Had this exact problem 6 months ago. You need a cooldown period with your state tracking. Even with stream_id comparisons, you’ll still get spam when the API returns wonky data or streamers restart multiple times quickly. I added a timestamp check - once you send a notification for a streamer, wait at least 30 minutes before sending another one, regardless of stream changes. Store both the last notification time and stream_id in a concurrent dictionary. Also throw in exponential backoff for your API calls when streams are live - don’t hammer the API every 15 seconds once you know someone’s streaming. Check every 5 minutes for live streams, every 30 seconds for offline ones waiting to go live.

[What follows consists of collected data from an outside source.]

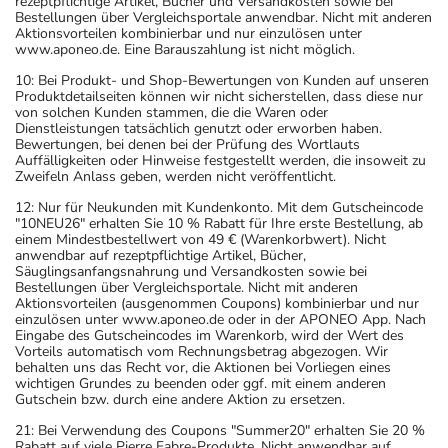
rezeptpflichtige Artikel, Bücher und Versandkosten sowie bei
Bestellungen über Vergleichsportale anwendbar. Nicht mit anderen
Aktionsvorteilen kombinierbar und nur einzulösen unter
www.aponeo.de. Eine Barauszahlung ist nicht möglich.
10: Bei Produkt- und Shop-Bewertungen von Kunden auf unseren
Produktdetailseiten können wir nicht sicherstellen, dass diese nur
von solchen Kunden stammen, die die Waren oder
Dienstleistungen tatsächlich genutzt oder erworben haben.
Bewertungen, bei denen bei der Prüfung des Wortlauts
Auffälligkeiten oder Hinweise festgestellt werden, die insoweit zu
Zweifeln Anlass geben, werden nicht veröffentlicht.
12: Nur für Neukunden mit Kundenkonto. Mit dem Gutscheincode
"10NEU26" erhalten Sie 10 % Rabatt für Ihre erste Bestellung, ab
einem Mindestbestellwert von 49 € (Warenkorbwert). Nicht
anwendbar auf rezeptpflichtige Artikel, Bücher,
Säuglingsanfangsnahrung und Versandkosten sowie bei
Bestellungen über Vergleichsportale. Nicht mit anderen
Aktionsvorteilen (ausgenommen Coupons) kombinierbar und nur
einzulösen unter www.aponeo.de oder in der APONEO App. Nach
Eingabe des Gutscheincodes im Warenkorb, wird der Wert des
Vorteils automatisch vom Rechnungsbetrag abgezogen. Wir
behalten uns das Recht vor, die Aktionen bei Vorliegen eines
wichtigen Grundes zu beenden oder ggf. mit einem anderen
Gutschein bzw. durch eine andere Aktion zu ersetzen.
21: Bei Verwendung des Coupons "Summer20" erhalten Sie 20 %
Rabatt auf viele Pierre Fabre-Produkte. Nicht anwendbar auf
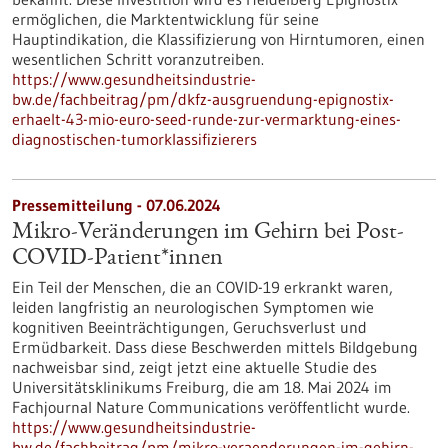
ermöglichen, die Marktentwicklung für seine
Hauptindikation, die Klassifizierung von Hirntumoren, einen
wesentlichen Schritt voranzutreiben.
https://www.gesundheitsindustrie-
bw.de/fachbeitrag/pm/dkfz-ausgruendung-epignostix-
erhaelt-43-mio-euro-seed-runde-zur-vermarktung-eines-
diagnostischen-tumorklassifizierers
Pressemitteilung - 07.06.2024
Mikro-Veränderungen im Gehirn bei Post-
COVID-Patient*innen
Ein Teil der Menschen, die an COVID-19 erkrankt waren,
leiden langfristig an neurologischen Symptomen wie
kognitiven Beeinträchtigungen, Geruchsverlust und
Ermüdbarkeit. Dass diese Beschwerden mittels Bildgebung
nachweisbar sind, zeigt jetzt eine aktuelle Studie des
Universitätsklinikums Freiburg, die am 18. Mai 2024 im
Fachjournal Nature Communications veröffentlicht wurde.
https://www.gesundheitsindustrie-
bw.de/fachbeitrag/pm/mikro-veraenderungen-im-gehirn-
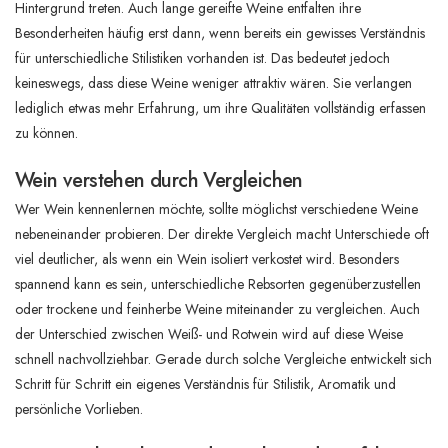
Hintergrund treten. Auch lange gereifte Weine entfalten ihre
Besonderheiten häufig erst dann, wenn bereits ein gewisses Verständnis
für unterschiedliche Stilistiken vorhanden ist. Das bedeutet jedoch
keineswegs, dass diese Weine weniger attraktiv wären. Sie verlangen
lediglich etwas mehr Erfahrung, um ihre Qualitäten vollständig erfassen
zu können.
Wein verstehen durch Vergleichen
Wer Wein kennenlernen möchte, sollte möglichst verschiedene Weine
nebeneinander probieren. Der direkte Vergleich macht Unterschiede oft
viel deutlicher, als wenn ein Wein isoliert verkostet wird. Besonders
spannend kann es sein, unterschiedliche Rebsorten gegenüberzustellen
oder trockene und feinherbe Weine miteinander zu vergleichen. Auch
der Unterschied zwischen Weiß- und Rotwein wird auf diese Weise
schnell nachvollziehbar. Gerade durch solche Vergleiche entwickelt sich
Schritt für Schritt ein eigenes Verständnis für Stilistik, Aromatik und
persönliche Vorlieben.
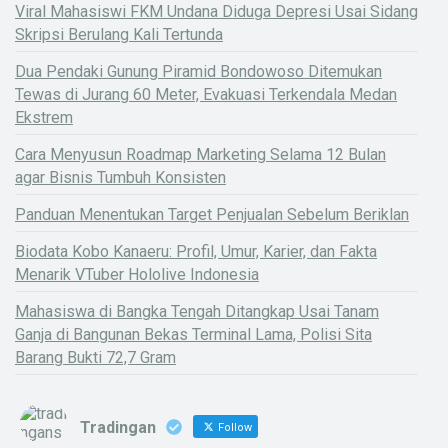
Viral Mahasiswi FKM Undana Diduga Depresi Usai Sidang
Skripsi Berulang Kali Tertunda
Dua Pendaki Gunung Piramid Bondowoso Ditemukan
Tewas di Jurang 60 Meter, Evakuasi Terkendala Medan
Ekstrem
Cara Menyusun Roadmap Marketing Selama 12 Bulan
agar Bisnis Tumbuh Konsisten
Panduan Menentukan Target Penjualan Sebelum Beriklan
Biodata Kobo Kanaeru: Profil, Umur, Karier, dan Fakta
Menarik VTuber Hololive Indonesia
Mahasiswa di Bangka Tengah Ditangkap Usai Tanam
Ganja di Bangunan Bekas Terminal Lama, Polisi Sita
Barang Bukti 72,7 Gram
Tradingan
Follow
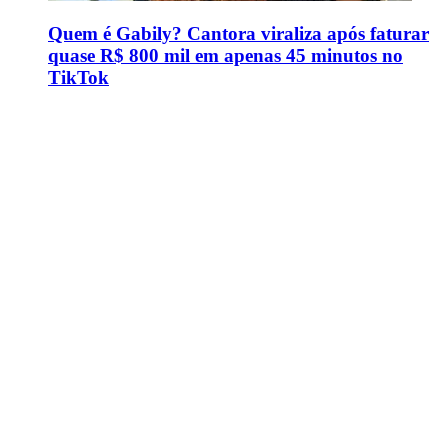
Quem é Gabily? Cantora viraliza após faturar
quase R$ 800 mil em apenas 45 minutos no
TikTok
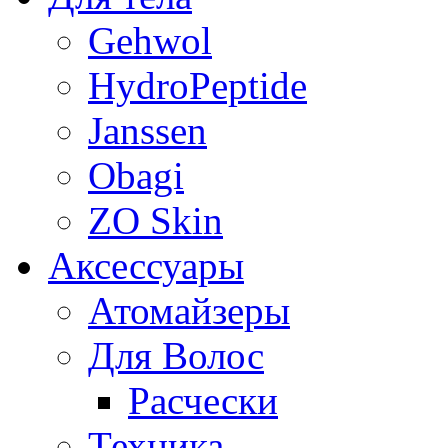
Gehwol
HydroPeptide
Janssen
Obagi
ZO Skin
Aксессуары
Атомайзеры
Для Волос
Расчески
Техника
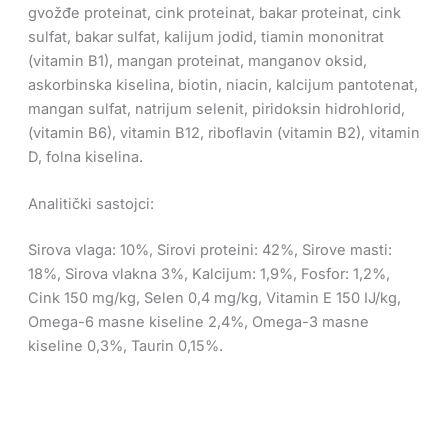
gvožđe proteinat, cink proteinat, bakar proteinat, cink
sulfat, bakar sulfat, kalijum jodid, tiamin mononitrat
(vitamin B1), mangan proteinat, manganov oksid,
askorbinska kiselina, biotin, niacin, kalcijum pantotenat,
mangan sulfat, natrijum selenit, piridoksin hidrohlorid,
(vitamin B6), vitamin B12, riboflavin (vitamin B2), vitamin
D, folna kiselina.
Analitički sastojci:
Sirova vlaga: 10%, Sirovi proteini: 42%, Sirove masti:
18%, Sirova vlakna 3%, Kalcijum: 1,9%, Fosfor: 1,2%,
Cink 150 mg/kg, Selen 0,4 mg/kg, Vitamin E 150 IJ/kg,
Omega-6 masne kiseline 2,4%, Omega-3 masne
kiseline 0,3%, Taurin 0,15%.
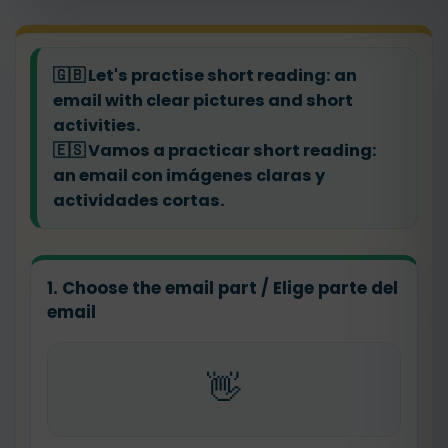
🇬🇧
Let's practise short reading: an
email with clear pictures and short
activities.
🇪🇸
Vamos a practicar short reading:
an email con imágenes claras y
actividades cortas.
1. Choose the email part / Elige parte del
email
👋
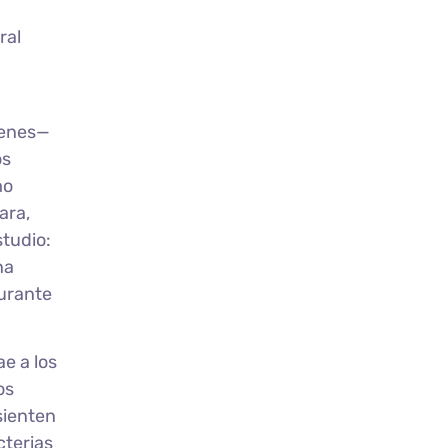
ral
genes—
os
mo
ara,
studio:
na
durante
e a los
os
sienten
cterias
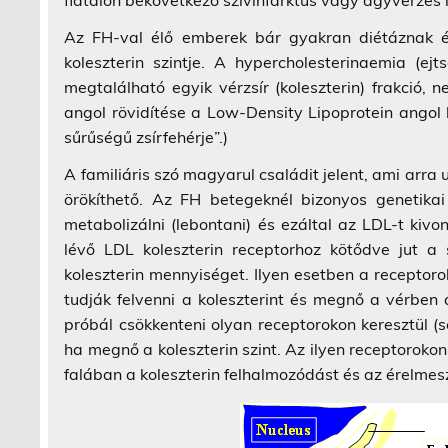
fiatalon bekövetkező szívinfarktus vagy agyvérzés 
Az FH-val élő emberek bár gyakran diétáznak é
koleszterin szintje. A hypercholesterinaemia (ej
megtalálható egyik vérzsír (koleszterin) frakció,
angol rövidítése a Low-Density Lipoprotein angol 
sűrűségű zsírfehérje”.)
A familiáris szó magyarul családit jelent, ami arra
örökíthető. Az FH betegeknél bizonyos genetik
metabolizálni (lebontani) és ezáltal az LDL-t kiv
lévő LDL koleszterin receptorhoz kötődve jut a
koleszterin mennyiséget. Ilyen esetben a recepto
tudják felvenni a koleszterint és megnő a vérben a
próbál csökkenteni olyan receptorokon keresztül (
ha megnő a koleszterin szint. Az ilyen receptorokon 
falában a koleszterin felhalmozódást és az érelmesz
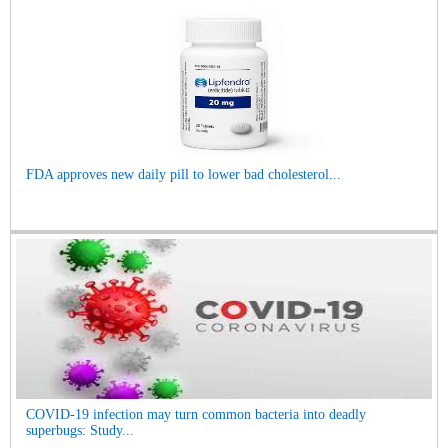
FDA approves new daily pill to lower bad cholesterol...
COVID-19 infection may turn common bacteria into deadly
superbugs: Study...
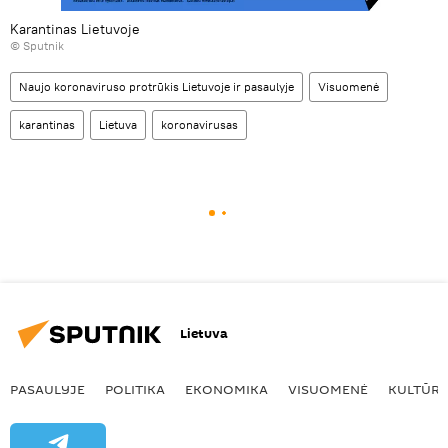
Karantinas Lietuvoje
© Sputnik
Naujo koronaviruso protrūkis Lietuvoje ir pasaulyje
Visuomenė
karantinas
Lietuva
koronavirusas
Lietuva
PASAULYJE
POLITIKA
EKONOMIKA
VISUOMENĖ
KULTŪR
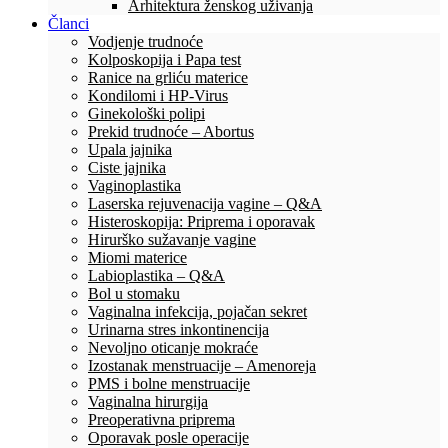
Arhitektura ženskog uživanja
Članci
Vodjenje trudnoće
Kolposkopija i Papa test
Ranice na grliću materice
Kondilomi i HP-Virus
Ginekološki polipi
Prekid trudnoće – Abortus
Upala jajnika
Ciste jajnika
Vaginoplastika
Laserska rejuvenacija vagine – Q&A
Histeroskopija: Priprema i oporavak
Hirurško sužavanje vagine
Miomi materice
Labioplastika – Q&A
Bol u stomaku
Vaginalna infekcija, pojačan sekret
Urinarna stres inkontinencija
Nevoljno oticanje mokraće
Izostanak menstruacije – Amenoreja
PMS i bolne menstruacije
Vaginalna hirurgija
Preoperativna priprema
Oporavak posle operacije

Had this exact problem with my Twitch bot last year. You need a state machine that tracks stream status changes, not just whether streams are live. Set up a class-level dictionary to store each channel’s previous state and stream ID. When CheckStreamStatus runs, compare current state to stored state - only notify when going from offline to online, not when already online. For brief disconnections, add delayed offline detection by storing the last seen online timestamp. Only mark streams offline after missing them for 3-4 consecutive checks. This stops spam during network hiccups while keeping your frequent monitoring.

Just wrap your notification code in an if statement that checks if the stream_id changed from last time. Store the previous stream_id in a class variable and compare it before sending embeds. Works like a charm for my bot.